During the trial and before the cause was submitted plaintiff made a motion that his former attorney and the then judge of the Perry circuit court, vacate the bench to be followed by the appointment of a special judge to try the case, since it might be embarrassing for the judge to preside at the trial of the case, but that motion was never acted on. We will now briefly consider the three affirmative defenses interposed by appellee to the petition:
(1) The evidence in support of defense (1) (Rescission) was, after the elimination of the testimony of defendant, supported only by his brother, Lewis Abner, but denied by Mrs. C.C. Hurt. Her testimony is unimpeached except by that of Lewis Abner. On the contrary it was strongly fortified by the circumstances of the case.

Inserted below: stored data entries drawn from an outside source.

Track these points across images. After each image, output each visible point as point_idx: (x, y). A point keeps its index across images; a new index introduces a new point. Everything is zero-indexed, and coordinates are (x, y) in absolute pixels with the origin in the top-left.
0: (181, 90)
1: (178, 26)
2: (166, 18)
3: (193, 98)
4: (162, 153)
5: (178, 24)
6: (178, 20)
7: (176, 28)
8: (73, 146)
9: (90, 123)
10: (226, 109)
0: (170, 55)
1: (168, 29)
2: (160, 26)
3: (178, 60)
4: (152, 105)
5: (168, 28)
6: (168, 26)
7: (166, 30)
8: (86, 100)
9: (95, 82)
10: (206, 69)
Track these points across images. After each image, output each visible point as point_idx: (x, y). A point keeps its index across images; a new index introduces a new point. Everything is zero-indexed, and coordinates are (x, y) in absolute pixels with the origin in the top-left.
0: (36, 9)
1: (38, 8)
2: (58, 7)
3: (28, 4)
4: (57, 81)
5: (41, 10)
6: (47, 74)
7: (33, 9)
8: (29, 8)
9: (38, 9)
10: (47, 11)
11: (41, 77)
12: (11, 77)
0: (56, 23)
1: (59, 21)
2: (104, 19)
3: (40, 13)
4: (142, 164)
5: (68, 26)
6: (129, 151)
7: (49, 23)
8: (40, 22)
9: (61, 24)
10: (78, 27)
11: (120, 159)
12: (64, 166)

The land, as we have seen, was practically worthless, except for the timber growing upon it. A large part of the timber was removed from the surface by the defendant and converted by him into marketable products, which were sold by Combs under the attachment he obtained when he foreclosed his mortgage. It is therefore inconceivable that C.C. Hurt would consent to rescind the deed he had executed to defendant, and cancel the notes of the latter after the land had been stripped of the timber thereon, which, as we have seen, was its chief value, and therefore the testimony of Lewis Abner to the contrary is so incredible as to be entitled to but little, if any credibility.

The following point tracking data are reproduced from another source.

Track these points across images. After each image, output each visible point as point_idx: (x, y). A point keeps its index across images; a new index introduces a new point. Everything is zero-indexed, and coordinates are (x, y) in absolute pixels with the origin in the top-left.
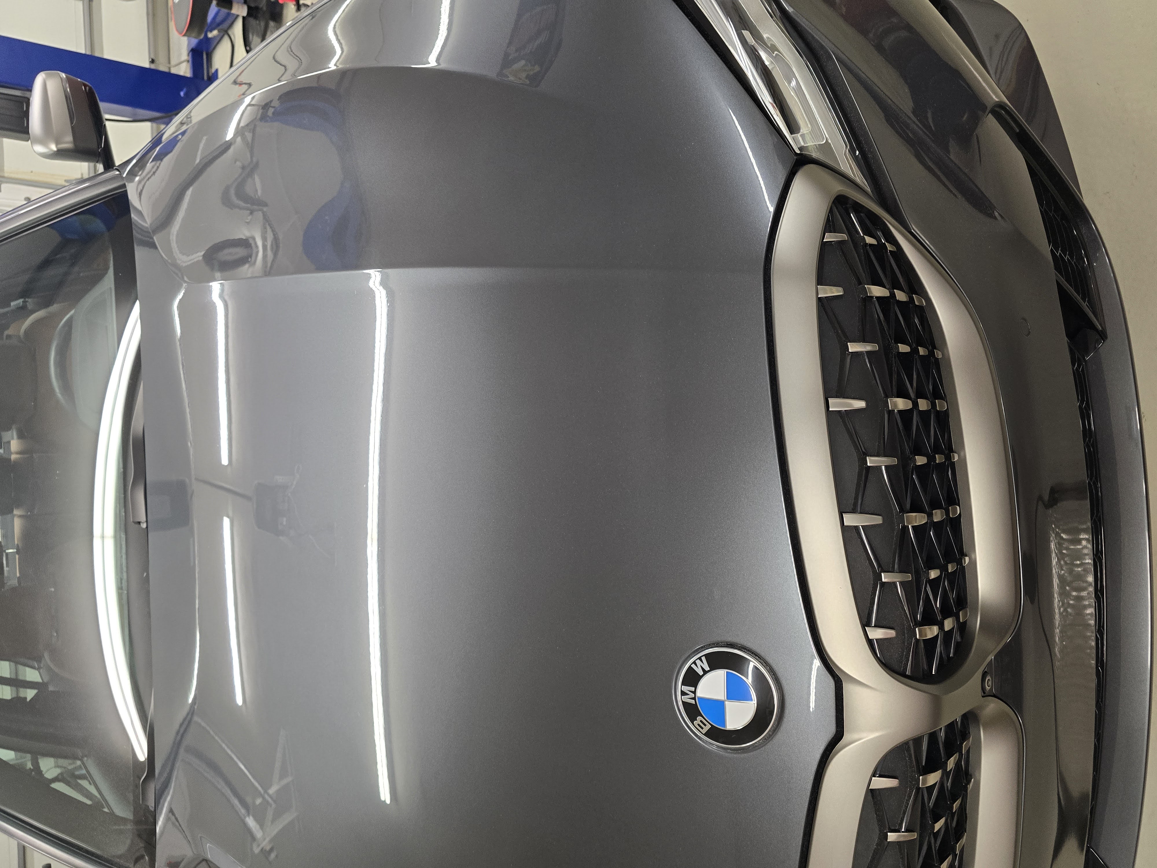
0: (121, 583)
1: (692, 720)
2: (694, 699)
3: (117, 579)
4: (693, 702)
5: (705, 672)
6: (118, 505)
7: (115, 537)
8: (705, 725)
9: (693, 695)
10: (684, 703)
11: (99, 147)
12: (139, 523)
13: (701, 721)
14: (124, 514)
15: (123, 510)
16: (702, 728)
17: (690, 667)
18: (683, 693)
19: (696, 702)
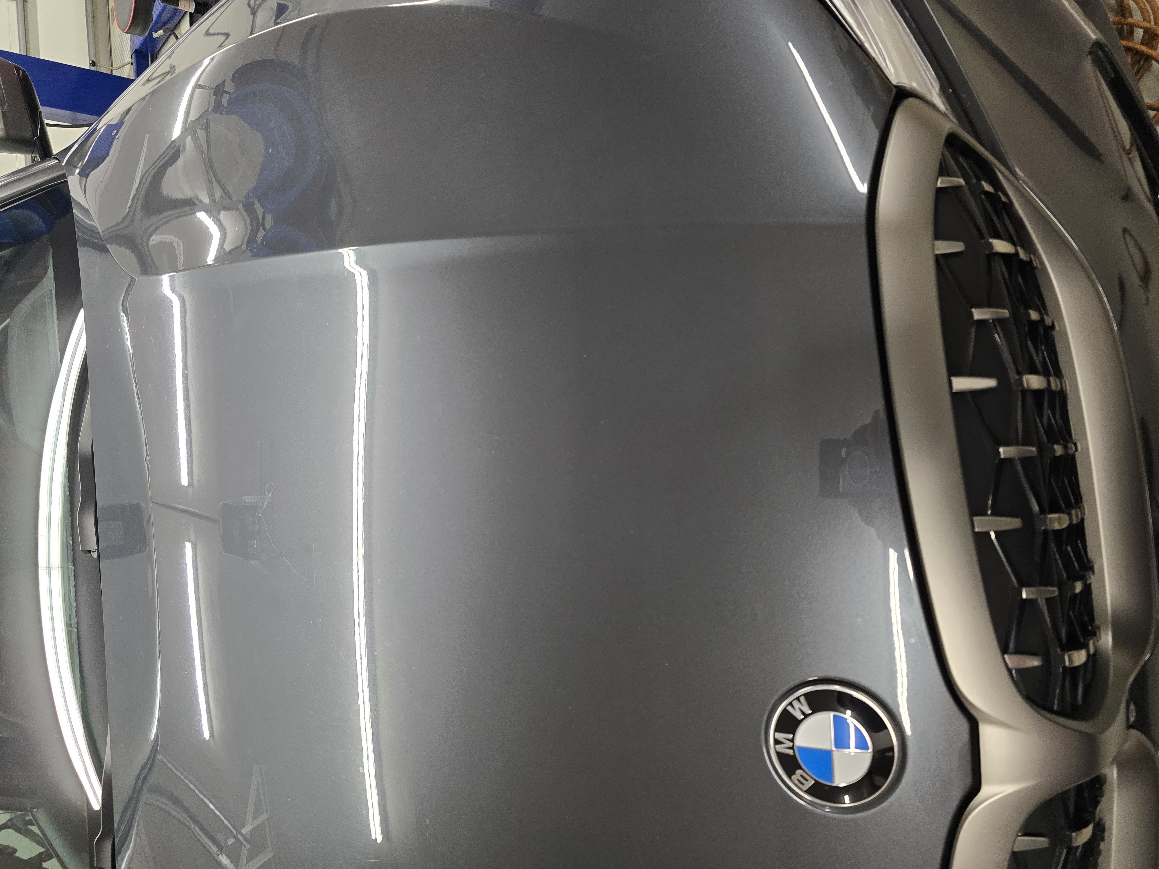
0: (70, 620)
1: (790, 774)
2: (792, 748)
3: (65, 615)
4: (791, 752)
5: (806, 716)
6: (65, 533)
7: (62, 567)
8: (806, 780)
9: (791, 744)
10: (779, 755)
11: (34, 135)
12: (90, 552)
13: (802, 776)
14: (71, 542)
15: (71, 538)
16: (802, 784)
17: (785, 710)
18: (777, 742)
19: (794, 752)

(2) The defense of failure of consideration is entirely without support. Abner agreed to pay the debt of Combs as a part of the consideration for his purchase of the tract. He did not do so and unless he was prevented from doing so by C.C. Hurt his failure to make the payment to Combs cannot be attributed to his vendor. By not keeping that promise and by diminishing the security of Combs the latter was induced to file his action and for which C.C. Hurt was in no wise responsible. It is therefore nothing less than sophistry to insist upon a failure of consideration for the conveyance by Hurt. This defense, therefore, is entirely without merit.
The third defense (res judicata) is equally fallacious. That plea arises only between antagonistic litigants. No such antagonism existed between C.C. Hurt and appellee, Abner, in the Combs case. Therefore, the very foundation for the doctrine of res judicata was absent, thereby rendering that defense also unavailable and without merit.

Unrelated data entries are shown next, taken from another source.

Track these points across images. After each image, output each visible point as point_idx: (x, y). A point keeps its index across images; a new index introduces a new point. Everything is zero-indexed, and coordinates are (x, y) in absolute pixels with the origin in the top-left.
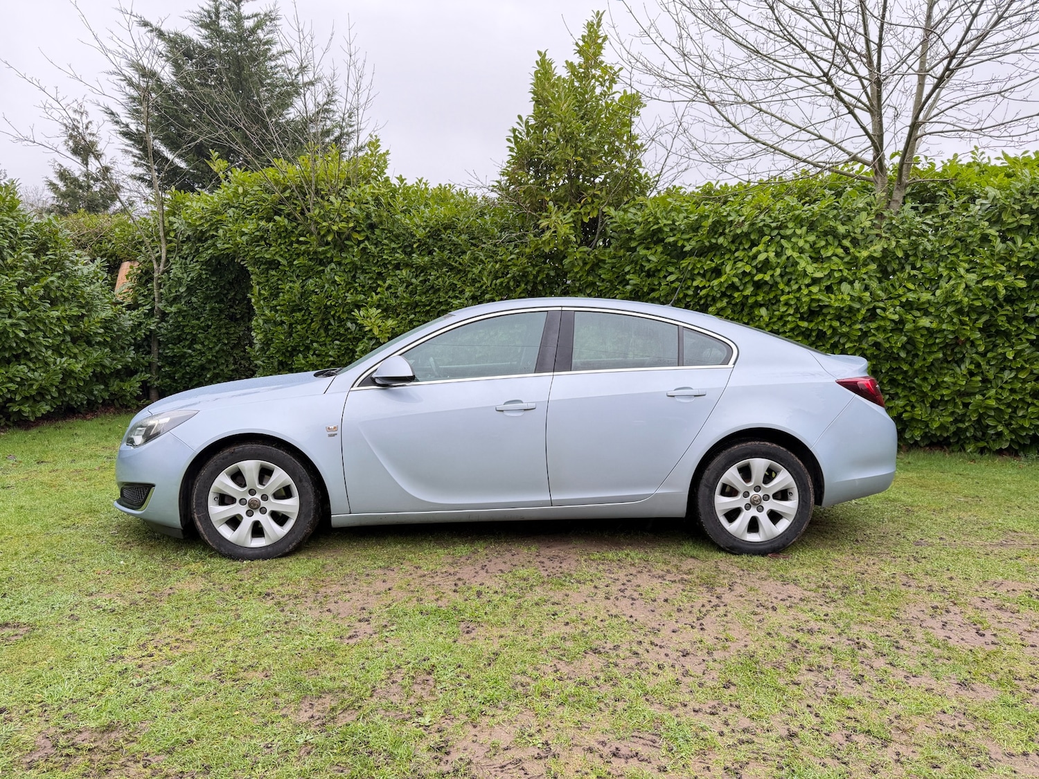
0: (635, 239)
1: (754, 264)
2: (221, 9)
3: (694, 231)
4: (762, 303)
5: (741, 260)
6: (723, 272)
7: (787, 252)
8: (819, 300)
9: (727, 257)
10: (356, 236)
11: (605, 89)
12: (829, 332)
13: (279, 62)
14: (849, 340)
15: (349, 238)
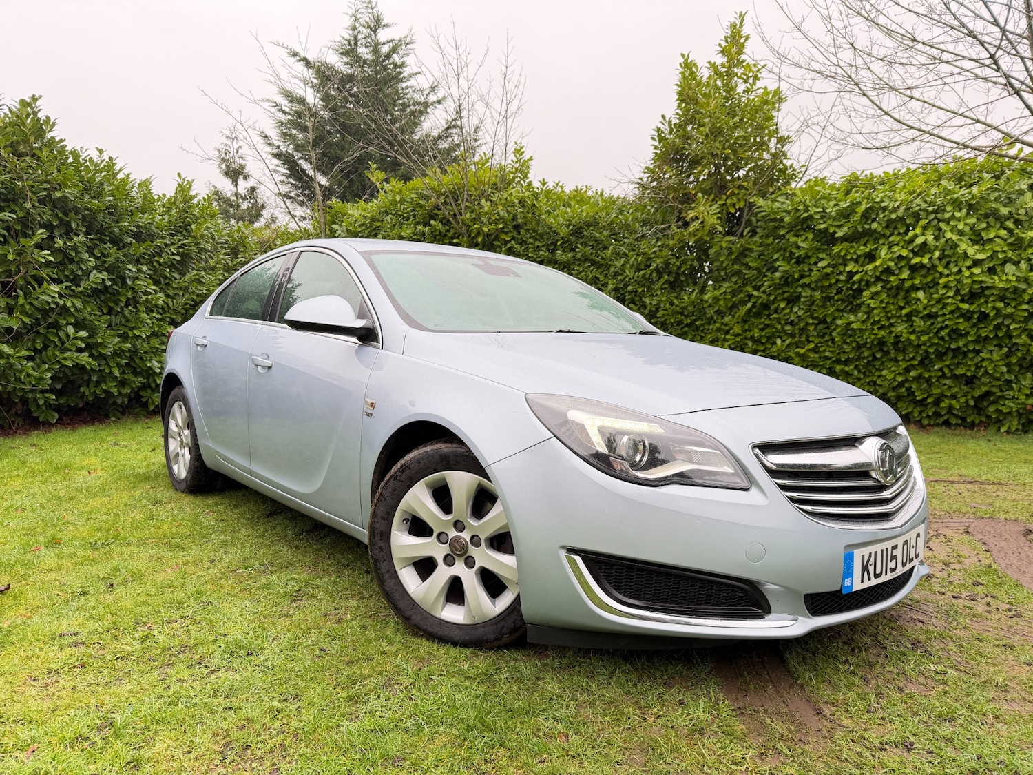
0: (784, 227)
1: (911, 248)
2: (360, 37)
3: (845, 218)
4: (919, 286)
5: (897, 245)
6: (877, 256)
7: (946, 235)
8: (981, 282)
9: (881, 241)
10: (503, 236)
11: (748, 85)
12: (992, 314)
13: (408, 84)
14: (1014, 321)
15: (497, 238)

It is perfectly patent that, under the facts as disclosed in this record, the predicament of the defendant, and appellee, was voluntarily produced by himself pulling the house down upon him by not paying Combs or procuring him to postpone his action until sufficient funds could be realized from the manufactured timber to satisfy his debt. Therefore, no one is to blame for any loss he may have sustained but himself.
Wherefore, the judgment is reversed with directions to set it aside and to enter one in favor of plaintiff for the amount of the notes sued on, plus interest and costs.